8 canonical dataset types, auto-detected from field names:

| Schema | Required fields | Use case |
|--------|----------------|----------|
| `sft` | instruction, output | Supervised fine-tuning |
| `qa` | question, answer | Question answering |
| `classification` | text, label | Text classification |
| `chat` | messages | Multi-turn conversations |
| `summarization` | document, summary | Summarization tasks |
| `translation` | source, target | Translation pairs |
| `rm_pairwise` | prompt, chosen, rejected | Reward model training |
| `nl2sql` | question, sql, schema | Natural language to SQL |

## CLI Commands

| Command | Purpose |
|---------|---------|
| `verifily quickstart <path>` | Scaffold a working project |
| `verifily ingest` | Normalize raw data to artifact format (JSONL, CSV, Parquet, hf://) |
| `verifily pipeline --ci` | Run full quality gate (CI mode) |
| `verifily report` | Dataset quality report with PII scan |
| `verifily contamination` | Detect train/eval overlap |
| `verifily contract-check` | Validate run artifacts |
| `verifily fingerprint` | Privacy-safe dataset summary |
| `verifily diff-datasets` | Compare two datasets |
| `verifily ci-init` | Generate GitHub/GitLab CI config |
| `verifily serve` | Start API server |
| `verifily version` | Show version, Python, platform |

### NL2SQL Commands

| Command | Purpose |
|---------|---------|
| `verifily nl2sql validate` | Validate NL2SQL dataset structure |
| `verifily nl2sql fingerprint` | SQL normalization + template fingerprinting |
| `verifily nl2sql split` | Leakage-resistant train/eval splitting |
| `verifily nl2sql gate` | Three-tier contamination gate for NL2SQL |

## Integrations

All opt-in with lazy imports.
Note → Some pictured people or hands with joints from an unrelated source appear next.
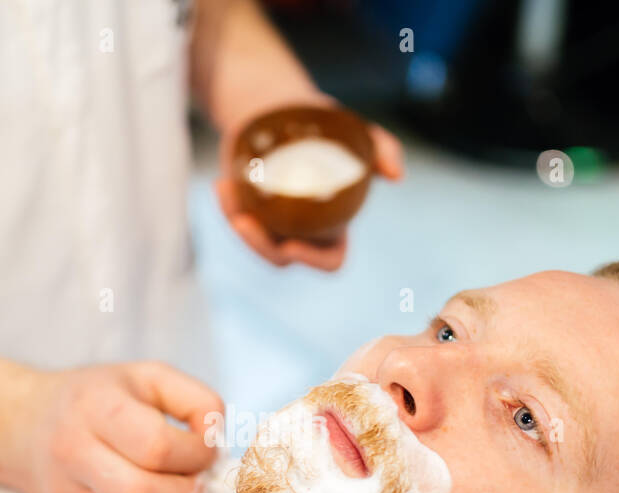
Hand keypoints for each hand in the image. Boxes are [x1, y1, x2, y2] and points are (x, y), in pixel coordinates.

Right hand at [3, 362, 223, 492]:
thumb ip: (195, 401)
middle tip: (202, 482)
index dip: (196, 453)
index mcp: (96, 407)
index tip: (206, 448)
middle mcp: (75, 451)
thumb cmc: (99, 397)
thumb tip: (218, 442)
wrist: (24, 424)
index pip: (156, 445)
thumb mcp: (148, 377)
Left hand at [214, 109, 404, 271]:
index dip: (314, 261)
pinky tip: (221, 184)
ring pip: (254, 242)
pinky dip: (226, 206)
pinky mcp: (244, 207)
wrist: (283, 105)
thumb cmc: (325, 124)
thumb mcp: (355, 132)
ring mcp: (271, 222)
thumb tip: (397, 174)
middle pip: (283, 257)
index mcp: (333, 225)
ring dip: (238, 227)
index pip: (329, 260)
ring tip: (230, 195)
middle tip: (246, 221)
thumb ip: (382, 150)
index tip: (294, 245)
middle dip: (261, 247)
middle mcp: (302, 230)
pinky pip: (234, 217)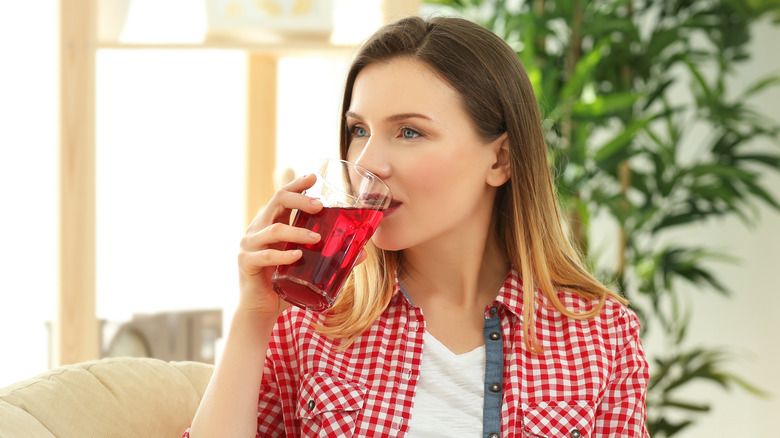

No hard dependencies.

| Integration | What it does |
|-------------|-------------|
| **HuggingFace Datasets** | Load datasets via `hf://` URIs |
| **Weights & Biases** | Log decisions, metrics, and artifacts |
| **MLflow** | Track runs with model registry integration |
| **GitHub Actions** | Pre-built action + CI workflow generator |

```bash
# HuggingFace
verifily ingest --in "hf://squad" --out datasets/squad --schema qa

# W&B + MLflow
verifily pipeline --config pipeline.yaml --wandb --mlflow
```

## CI Exit Codes

| Code | Label | Meaning |
|------|-------|---------|
| `0` | SHIP | All quality gates passed |
| `1` | DONT_SHIP | One or more blockers failed |
| `2` | INVESTIGATE | Risk flags present, no hard blockers |
| `3` | CONTRACT_FAIL | Run contract invalid |
| `4` | TOOL_ERROR | Invalid config or unexpected error |

## Documentation

- [Product Overview](docs/product-overview.md)
- [Quick Install](docs/quick_install.md)
- [3-Minute Quickstart](docs/3_minute_quickstart.md)
- [Decision Gate](docs/decision_gate.md)
- [Dataset Fingerprints](docs/fingerprints.md)
- [CI Init](docs/ci/quick_ci_init.md)
- [API & Jobs](docs/api_jobs.md)
- [Monitor](docs/monitor.md)
- [Versioning & Stability](VERSIONING.md)
- [Changelog](CHANGELOG.md)

## Versioning

Verifily follows [Semantic Versioning](https://semver.org/). See [VERSIONING.md](VERSIONING.md).

Current version: `1.2.0`

## Stability Guarantees

- **Deterministic outputs** — fixed seed produces identical results across runs
- **Stable contracts** — `run_contract_v1` schema is frozen within the v1.x line
- **Stable exit codes** — 0/1/2/3/4 semantics are frozen
- **Backward compatibility** within MAJOR version — artifacts from any v1.x release are accepted
- **1,300+ tests** — all deterministic, no network, no GPU

## License

Business Source License 1.1 (BSL-1.1). See [LICENSE](LICENSE) for details.

You may use Verifily for any purpose except offering it as a commercial data quality or ML pipeline gating service to third parties. On 2030-02-16, the license converts to Apache 2.0.